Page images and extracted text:
==========

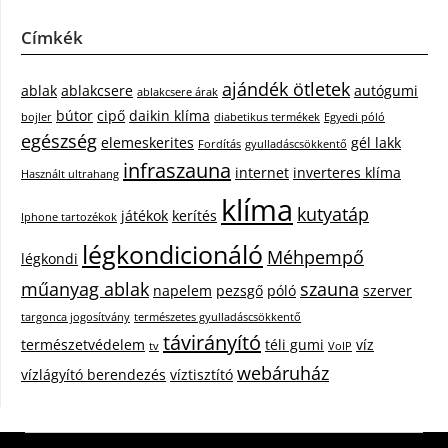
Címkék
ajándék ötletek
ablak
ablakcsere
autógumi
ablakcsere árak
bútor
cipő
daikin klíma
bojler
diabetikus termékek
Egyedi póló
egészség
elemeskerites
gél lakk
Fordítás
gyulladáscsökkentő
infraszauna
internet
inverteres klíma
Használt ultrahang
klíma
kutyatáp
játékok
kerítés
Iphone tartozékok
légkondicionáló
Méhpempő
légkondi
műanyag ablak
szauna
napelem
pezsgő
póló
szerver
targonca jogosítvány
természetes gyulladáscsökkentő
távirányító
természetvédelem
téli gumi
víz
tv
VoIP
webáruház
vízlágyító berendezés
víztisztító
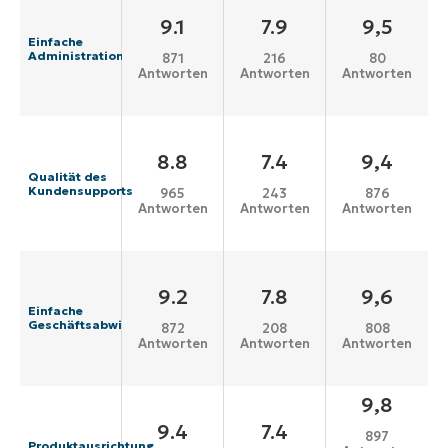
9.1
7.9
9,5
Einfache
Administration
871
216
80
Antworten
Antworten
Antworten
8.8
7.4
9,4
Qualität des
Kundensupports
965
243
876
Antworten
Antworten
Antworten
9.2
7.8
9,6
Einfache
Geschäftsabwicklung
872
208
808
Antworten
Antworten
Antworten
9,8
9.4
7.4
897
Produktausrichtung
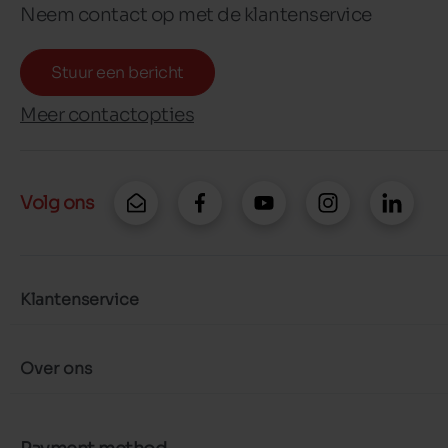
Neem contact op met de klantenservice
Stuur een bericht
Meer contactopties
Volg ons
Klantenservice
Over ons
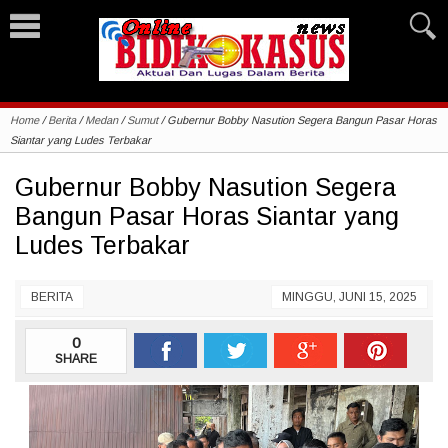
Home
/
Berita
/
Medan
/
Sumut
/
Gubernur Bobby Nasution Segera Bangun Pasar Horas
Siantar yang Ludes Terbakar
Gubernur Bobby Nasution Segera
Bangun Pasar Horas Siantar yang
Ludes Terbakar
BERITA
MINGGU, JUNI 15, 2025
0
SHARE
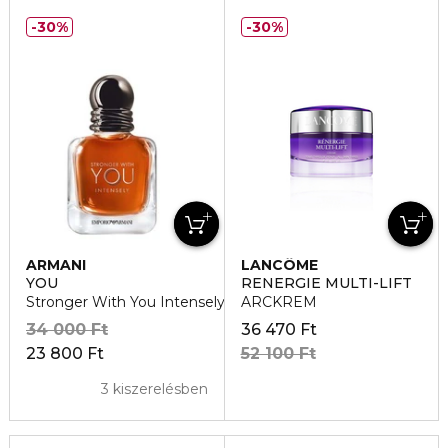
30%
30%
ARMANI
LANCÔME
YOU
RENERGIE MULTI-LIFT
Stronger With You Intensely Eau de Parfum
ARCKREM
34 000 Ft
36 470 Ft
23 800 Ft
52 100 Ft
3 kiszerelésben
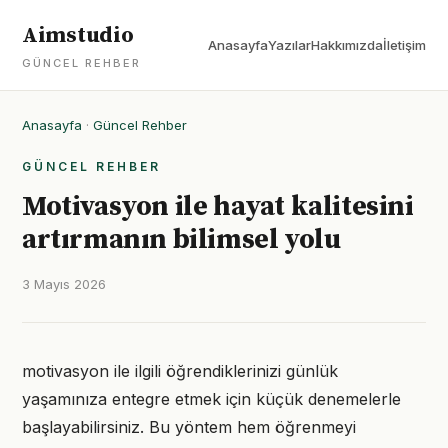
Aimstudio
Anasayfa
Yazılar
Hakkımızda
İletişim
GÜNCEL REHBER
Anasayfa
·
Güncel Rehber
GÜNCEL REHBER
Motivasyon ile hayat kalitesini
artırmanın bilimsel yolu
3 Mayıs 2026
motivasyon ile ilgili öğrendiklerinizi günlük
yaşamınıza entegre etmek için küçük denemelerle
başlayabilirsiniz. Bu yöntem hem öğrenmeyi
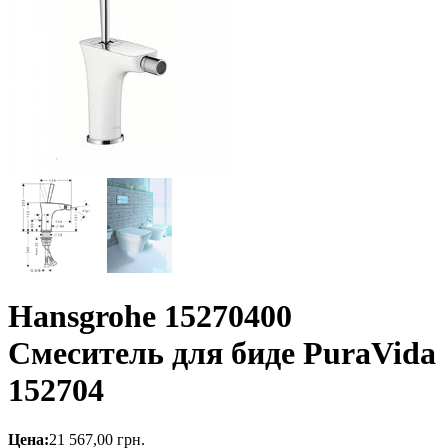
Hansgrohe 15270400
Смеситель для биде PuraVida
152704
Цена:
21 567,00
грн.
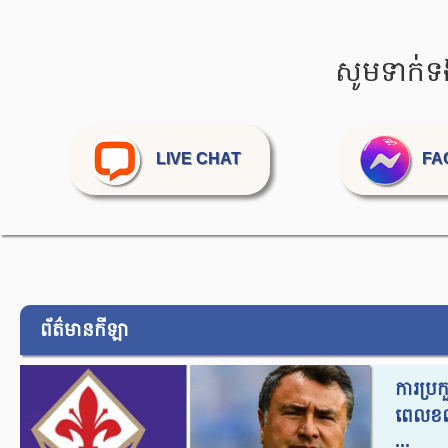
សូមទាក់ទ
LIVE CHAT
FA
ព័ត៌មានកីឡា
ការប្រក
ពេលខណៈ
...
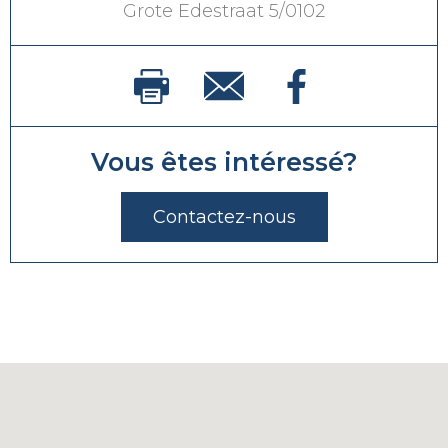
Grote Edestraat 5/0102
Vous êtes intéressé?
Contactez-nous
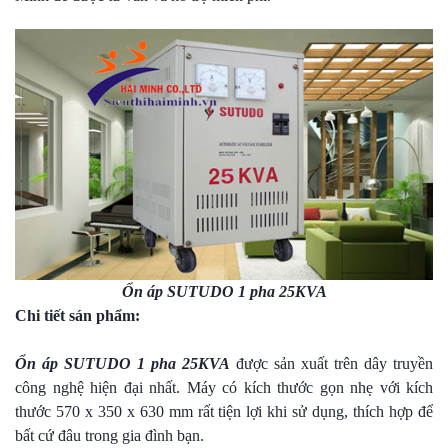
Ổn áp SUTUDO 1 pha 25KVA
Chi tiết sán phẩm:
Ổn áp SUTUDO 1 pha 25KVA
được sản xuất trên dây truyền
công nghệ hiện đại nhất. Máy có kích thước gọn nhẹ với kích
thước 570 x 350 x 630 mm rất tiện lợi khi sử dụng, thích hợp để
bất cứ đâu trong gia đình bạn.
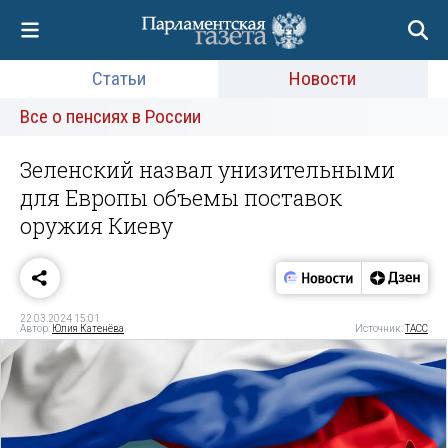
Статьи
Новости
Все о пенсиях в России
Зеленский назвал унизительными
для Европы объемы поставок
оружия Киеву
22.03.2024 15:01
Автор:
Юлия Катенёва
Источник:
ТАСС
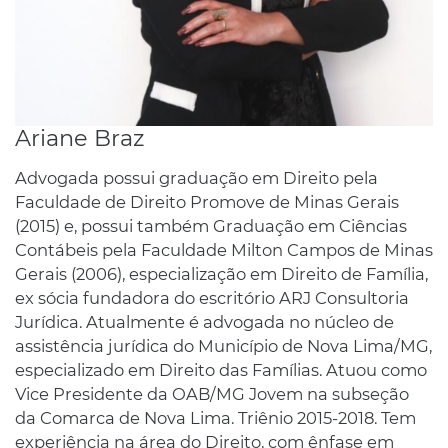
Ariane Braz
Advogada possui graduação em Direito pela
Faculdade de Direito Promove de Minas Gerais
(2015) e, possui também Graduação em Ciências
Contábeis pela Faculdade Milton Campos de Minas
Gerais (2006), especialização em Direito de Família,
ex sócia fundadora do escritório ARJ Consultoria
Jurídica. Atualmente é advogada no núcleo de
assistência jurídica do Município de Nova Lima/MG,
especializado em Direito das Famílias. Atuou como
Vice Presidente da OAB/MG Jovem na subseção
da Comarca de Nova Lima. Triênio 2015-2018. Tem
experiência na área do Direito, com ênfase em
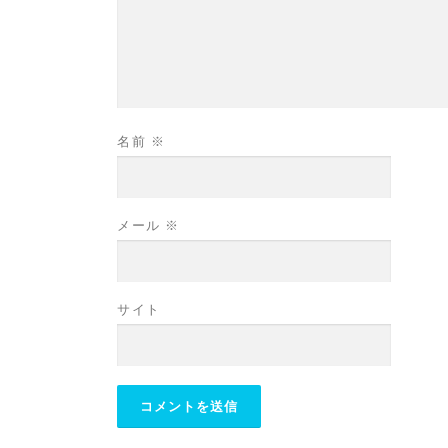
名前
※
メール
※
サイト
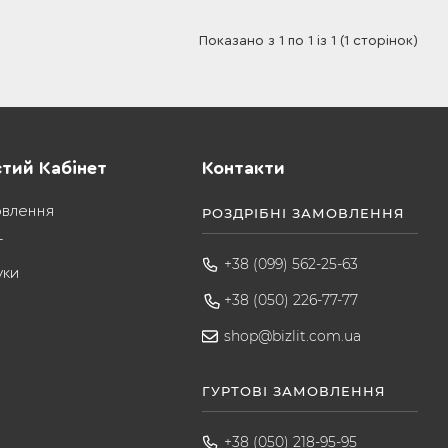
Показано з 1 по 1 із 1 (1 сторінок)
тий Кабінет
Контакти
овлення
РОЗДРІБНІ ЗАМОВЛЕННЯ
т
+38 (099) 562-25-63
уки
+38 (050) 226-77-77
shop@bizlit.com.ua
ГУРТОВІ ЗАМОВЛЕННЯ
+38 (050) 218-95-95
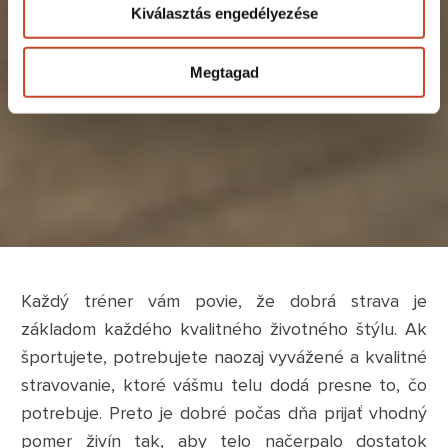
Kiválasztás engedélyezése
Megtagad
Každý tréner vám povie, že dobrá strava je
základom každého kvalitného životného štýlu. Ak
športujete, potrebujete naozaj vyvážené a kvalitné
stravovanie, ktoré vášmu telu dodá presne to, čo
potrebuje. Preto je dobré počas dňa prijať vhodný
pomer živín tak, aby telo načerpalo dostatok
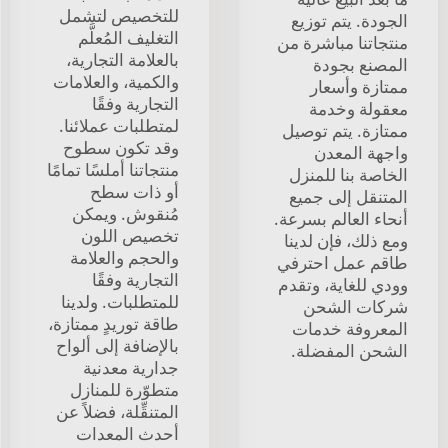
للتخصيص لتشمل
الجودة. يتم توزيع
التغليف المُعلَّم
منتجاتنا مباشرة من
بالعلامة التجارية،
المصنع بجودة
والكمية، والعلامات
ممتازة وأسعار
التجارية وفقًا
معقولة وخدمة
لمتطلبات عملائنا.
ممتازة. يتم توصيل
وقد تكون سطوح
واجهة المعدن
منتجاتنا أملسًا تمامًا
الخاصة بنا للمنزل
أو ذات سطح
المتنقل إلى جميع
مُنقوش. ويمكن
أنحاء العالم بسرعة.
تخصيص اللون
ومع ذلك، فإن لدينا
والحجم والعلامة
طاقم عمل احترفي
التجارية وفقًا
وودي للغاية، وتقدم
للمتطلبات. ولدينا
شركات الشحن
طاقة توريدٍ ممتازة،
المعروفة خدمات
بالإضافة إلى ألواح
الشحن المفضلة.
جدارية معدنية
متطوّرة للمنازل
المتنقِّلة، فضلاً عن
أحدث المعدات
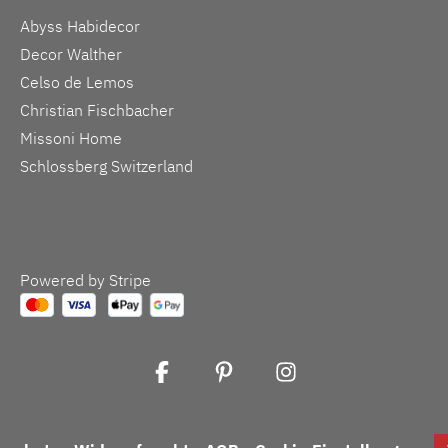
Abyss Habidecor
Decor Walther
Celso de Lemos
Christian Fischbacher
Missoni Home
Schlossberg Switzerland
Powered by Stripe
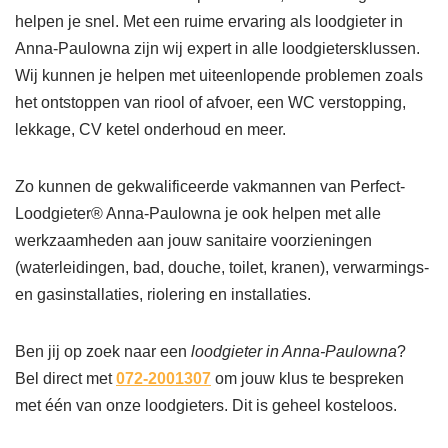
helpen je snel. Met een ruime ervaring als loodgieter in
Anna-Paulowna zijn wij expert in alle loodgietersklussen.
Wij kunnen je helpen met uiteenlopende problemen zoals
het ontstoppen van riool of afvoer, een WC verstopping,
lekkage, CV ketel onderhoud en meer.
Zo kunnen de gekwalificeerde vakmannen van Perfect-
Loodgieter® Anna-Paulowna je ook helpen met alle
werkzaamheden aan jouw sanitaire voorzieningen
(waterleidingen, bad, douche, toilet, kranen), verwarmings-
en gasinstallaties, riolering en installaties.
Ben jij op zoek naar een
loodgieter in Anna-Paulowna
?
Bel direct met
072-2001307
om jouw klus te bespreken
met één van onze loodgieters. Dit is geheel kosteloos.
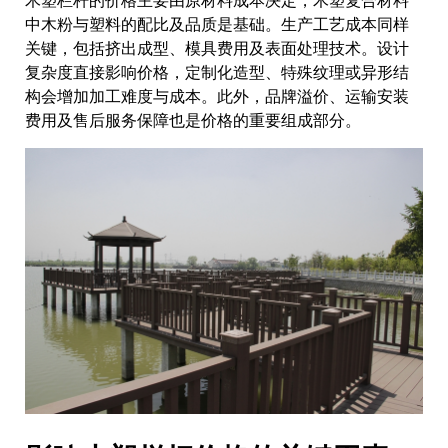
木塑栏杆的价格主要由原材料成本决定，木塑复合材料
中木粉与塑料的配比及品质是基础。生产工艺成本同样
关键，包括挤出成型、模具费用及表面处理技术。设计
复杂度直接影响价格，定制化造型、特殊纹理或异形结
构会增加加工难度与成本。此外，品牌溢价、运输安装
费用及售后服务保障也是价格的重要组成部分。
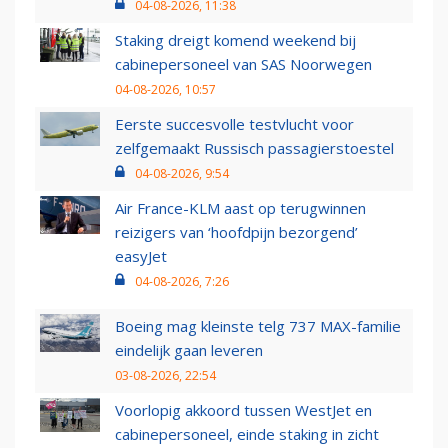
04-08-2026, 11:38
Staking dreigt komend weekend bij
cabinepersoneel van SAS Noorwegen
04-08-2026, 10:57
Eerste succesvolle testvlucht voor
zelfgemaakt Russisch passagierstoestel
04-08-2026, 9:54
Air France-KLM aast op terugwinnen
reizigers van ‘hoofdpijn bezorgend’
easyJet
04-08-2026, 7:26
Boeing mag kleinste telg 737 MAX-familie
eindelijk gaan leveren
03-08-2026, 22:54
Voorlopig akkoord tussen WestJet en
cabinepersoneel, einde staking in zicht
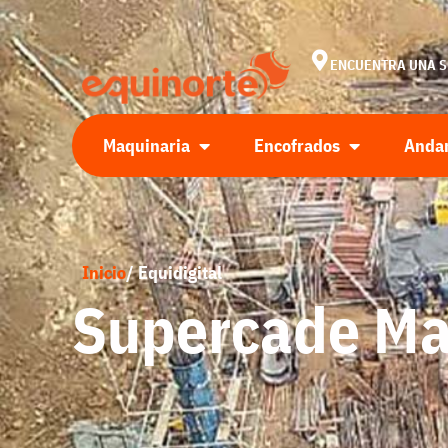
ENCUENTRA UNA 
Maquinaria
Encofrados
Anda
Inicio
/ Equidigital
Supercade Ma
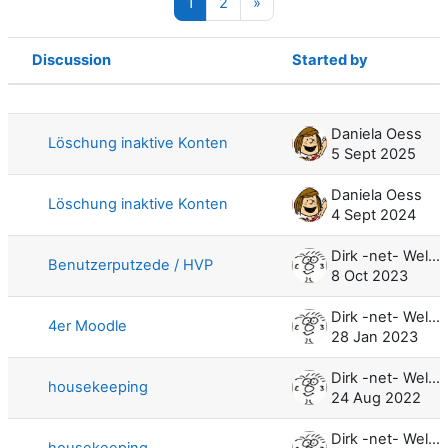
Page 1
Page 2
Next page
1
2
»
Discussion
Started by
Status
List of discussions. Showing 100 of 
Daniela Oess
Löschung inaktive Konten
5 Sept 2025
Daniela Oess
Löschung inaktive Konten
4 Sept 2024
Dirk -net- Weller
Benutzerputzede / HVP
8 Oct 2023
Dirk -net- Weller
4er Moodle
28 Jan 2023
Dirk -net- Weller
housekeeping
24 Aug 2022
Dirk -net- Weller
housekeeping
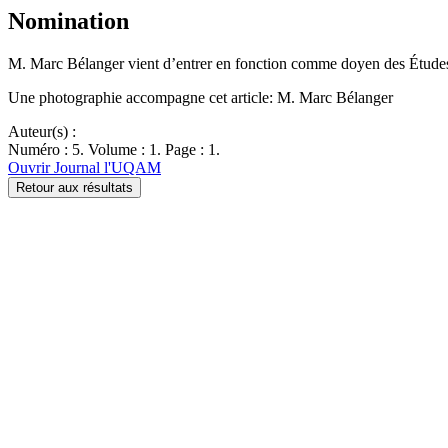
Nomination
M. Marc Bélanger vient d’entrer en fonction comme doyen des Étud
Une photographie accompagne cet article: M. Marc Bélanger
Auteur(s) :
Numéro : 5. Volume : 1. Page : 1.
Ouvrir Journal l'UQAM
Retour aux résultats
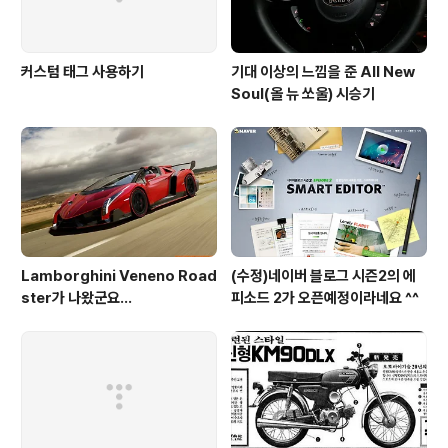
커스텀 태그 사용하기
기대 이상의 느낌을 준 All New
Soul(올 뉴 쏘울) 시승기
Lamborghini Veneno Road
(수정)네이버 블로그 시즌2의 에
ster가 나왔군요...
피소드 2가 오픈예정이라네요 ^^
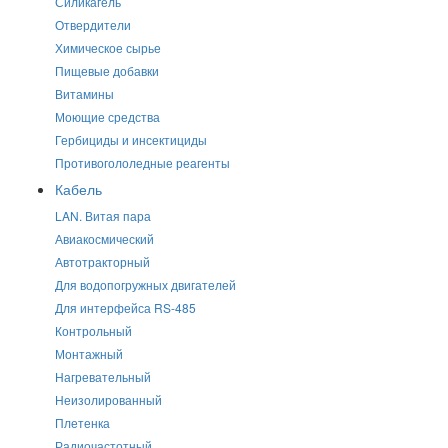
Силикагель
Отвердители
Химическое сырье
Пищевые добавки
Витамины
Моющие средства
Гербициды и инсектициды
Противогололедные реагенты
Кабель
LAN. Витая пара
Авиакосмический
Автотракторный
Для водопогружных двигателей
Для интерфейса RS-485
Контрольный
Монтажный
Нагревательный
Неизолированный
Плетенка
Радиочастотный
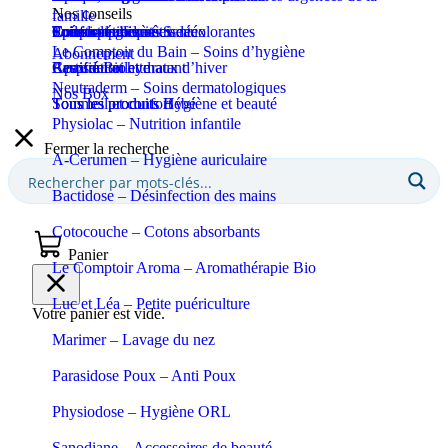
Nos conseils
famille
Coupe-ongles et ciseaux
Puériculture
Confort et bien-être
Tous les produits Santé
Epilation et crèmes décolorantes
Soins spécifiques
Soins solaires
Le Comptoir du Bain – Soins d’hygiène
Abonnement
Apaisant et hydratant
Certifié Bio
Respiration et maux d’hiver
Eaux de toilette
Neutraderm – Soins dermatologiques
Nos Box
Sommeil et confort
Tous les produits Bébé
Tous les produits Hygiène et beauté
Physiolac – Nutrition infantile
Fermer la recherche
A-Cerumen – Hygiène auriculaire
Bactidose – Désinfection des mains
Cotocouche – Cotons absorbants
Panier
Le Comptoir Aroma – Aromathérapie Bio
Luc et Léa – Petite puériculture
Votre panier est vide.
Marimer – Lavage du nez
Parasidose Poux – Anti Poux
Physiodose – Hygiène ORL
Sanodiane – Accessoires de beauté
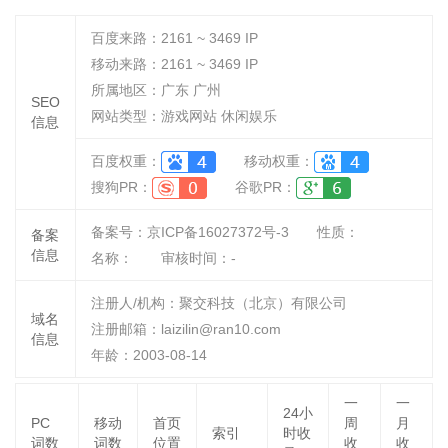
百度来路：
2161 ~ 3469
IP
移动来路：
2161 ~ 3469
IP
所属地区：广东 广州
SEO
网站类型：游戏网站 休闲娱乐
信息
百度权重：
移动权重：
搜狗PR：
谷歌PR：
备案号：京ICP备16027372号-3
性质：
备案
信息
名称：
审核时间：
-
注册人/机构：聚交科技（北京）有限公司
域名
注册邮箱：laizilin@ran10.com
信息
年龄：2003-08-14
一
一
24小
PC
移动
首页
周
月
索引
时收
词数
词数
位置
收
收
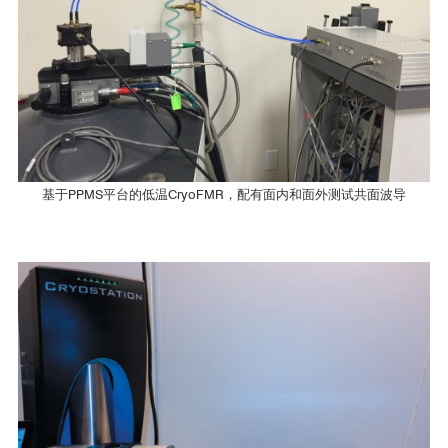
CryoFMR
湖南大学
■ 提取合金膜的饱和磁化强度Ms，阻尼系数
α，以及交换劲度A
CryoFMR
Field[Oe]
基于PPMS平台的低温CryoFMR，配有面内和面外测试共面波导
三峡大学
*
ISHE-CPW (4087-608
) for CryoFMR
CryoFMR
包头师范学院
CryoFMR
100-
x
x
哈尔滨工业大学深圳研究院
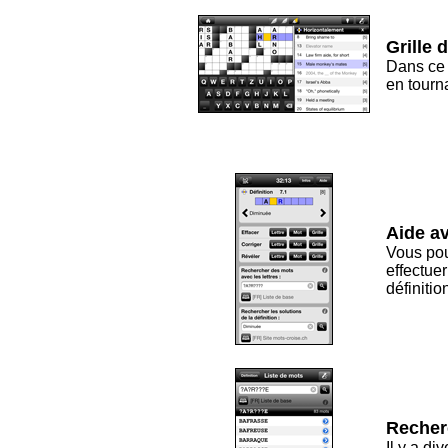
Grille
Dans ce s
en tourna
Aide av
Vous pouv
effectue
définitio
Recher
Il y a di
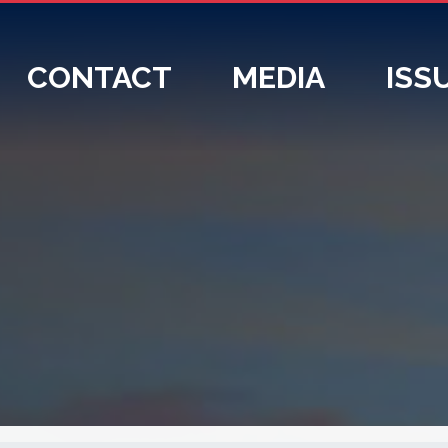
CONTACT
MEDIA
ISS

==========

Copy the lines of the listing above, starting at the line that contains "Neem contact op met de klantenservice" and ending at the line that contains "3 kiszerelésben". Leave the pictures out of your copy.

Neem contact op met de klantenservice
Stuur een bericht
Meer contactopties
Volg ons
Klantenservice
Over ons
Home
/
Berita
/
Medan
/
Sumut
/
Gubernur Bobby Nasution Segera Bangun Pasar Horas
Siantar yang Ludes Terbakar
Gubernur Bobby Nasution Segera
Bangun Pasar Horas Siantar yang
Ludes Terbakar
BERITA
MINGGU, JUNI 15, 2025
0
SHARE
30%
30%
ARMANI
LANCÔME
YOU
RENERGIE MULTI-LIFT
Stronger With You Intensely Eau de Parfum
ARCKREM
34 000 Ft
36 470 Ft
23 800 Ft
52 100 Ft
3 kiszerelésben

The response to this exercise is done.